Pauline, l'important, c'est Larose...

Chronique de Jean-Claude Pomerleau

Pauline Marois s'est enfin prononcée sur la proposition de Gérald Larose. Elle y adhère, et avec raison. Cette proposition a le grand mérite de ramener enfin la stratégie politique dans le champ du réel: le politique s'incarne dans l'État. Comme le débat qu'elle suscite sera déterminant pour la suite des choses, il convient de l'aborder avec un minimum de rigueur.
J'émets ici l'opinion d'un souverainiste qui suit la politique depuis 40 ans. Il y a encore quelque temps, comme bien d'autres, j'aurais émis de sérieux doutes sur la proposition de M. Larose. C'était avant que je ne fréquente les travaux en géopolitique de J. René Marcel Sauvé et que je me familiarise avec quelques notions élémentaires de géopolitique. Cette rencontre a changé ma manière d'aborder la politique: je suis passé du rationnel au relationnel.
La politique n'est pas rationnelle: on prend le pouvoir, on fait un référendum, on le gagne et on a un pays. Cette démarche ne mène pas nécessairement au pays. Elle pourrait même nous en éloigner si nous sommes incapables d'évaluer correctement le rapport de force qui nous est défavorable au moment de passer à l'acte. Cela peut même mener à la catastrophe historique. Les Patriotes ont payé cher de ne pas avoir su mesurer les rapports de force en présence au moment de la Rébellion.
Le peuple l'a compris d'instinct et a «congédié» le référendum pour le moment; certains intellectuels ont de la difficulté à en prendre acte.
La politique est plutôt relationnelle: elle est affaire d'intérêt, de rapport de force et d'effectivité. Notre intérêt, c'est de nous doter d'un État optimal. Pour y parvenir, il faut bâtir un rapport de force qui nous soit clairement favorable, tout au long du parcours; sinon, notre politique ne sera pas efficace. Et pour ce faire, il faut utiliser les moyens de l'État du Québec.
C'est exactement ce que nous propose Gérald Larose: bâtir les rapports de force, un à un, pour en venir à aborder la rupture finale avec un rapport de force qui nous soit définitivement favorable. Car il s'agit bien de cela, un rapport de force entre deux États: l'État canadien, qui nous a annexés, et l'État du Québec, qui cherche à s'en affranchir pour devenir un État optimal (c'est-à-dire souverain).

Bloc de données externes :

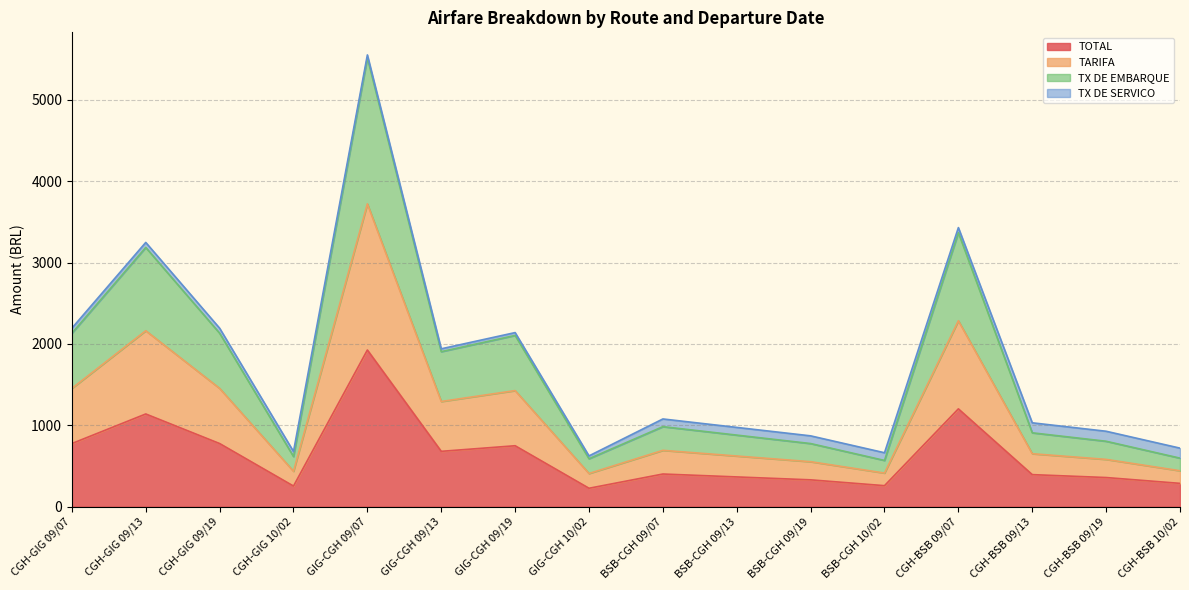

What is the difference between the maximum and minimum values in the TOTAL series?

1699.7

La proposition qui vise à doter le Québec de sa propre constitution va tout à fait dans ce sens. Certains ont réduit cette proposition à un de ses aspects: le code de citoyenneté. En fait, il s'agit d'un acte d'État d'envergure qui précisera les termes politiques et juridiques de notre État-nation. Malgré les campagnes hystériques et hargneuses de la «médiacratie» fédéraliste, cette proposition reçoit toujours un appui de plus de 60 % de la population. La consultation populaire qui mènera à son adoption sera l'occasion d'un formidable exercice de pédagogie qui permettra au peuple de dessiner les contours d'un pays à venir. Non, il ne s'agit pas d'une constitution de province, il s'agit d'une constitution d'État, qui s'opposera à celle d'un autre État.

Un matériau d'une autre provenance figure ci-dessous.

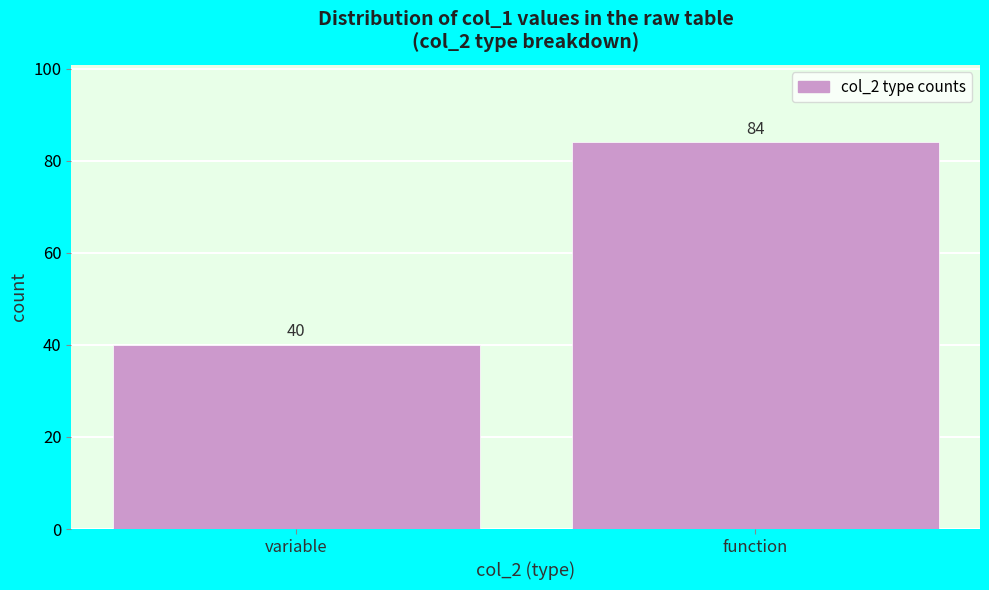

Reading right to left, extract all data points from this chart.

84	40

Le rapport de force: il est à prévoir que cette constitution, dont le peuple du Québec se sera doté de façon démocratique, entrera en conflit de légitimité avec la Constitution de 1982, qui nous fut imposée arbitrairement et que l'Assemblée nationale a rejetée unanimement. Si on garde un appui supérieur à 60 % tout au long du parcours, nous pourrons envisager de demander au peuple de trancher définitivement la question, par référendum (si cette voie est praticable) ou par un autre mode d'accession tout aussi légitime, l'élection décisionnelle.
Reste à savoir si le Parti québécois est suffisamment imprégné d'une culture d'État pour défendre cette stratégie d'État, qui propose plusieurs actes d'État, jusqu'au bout, avec la détermination qu'elle commande. Ou, comme le craignent certains, si les petits carriéristes provincialistes apeurés seront en nombre suffisant au Parti québécois pour faire avorter le projet.
Le PQ est à un tournant: ou bien il incarne sa politique dans l'État, ou bien il perd de sa pertinence. C'est là qu'on verra si, pour Pauline, l'important, c'est Larose.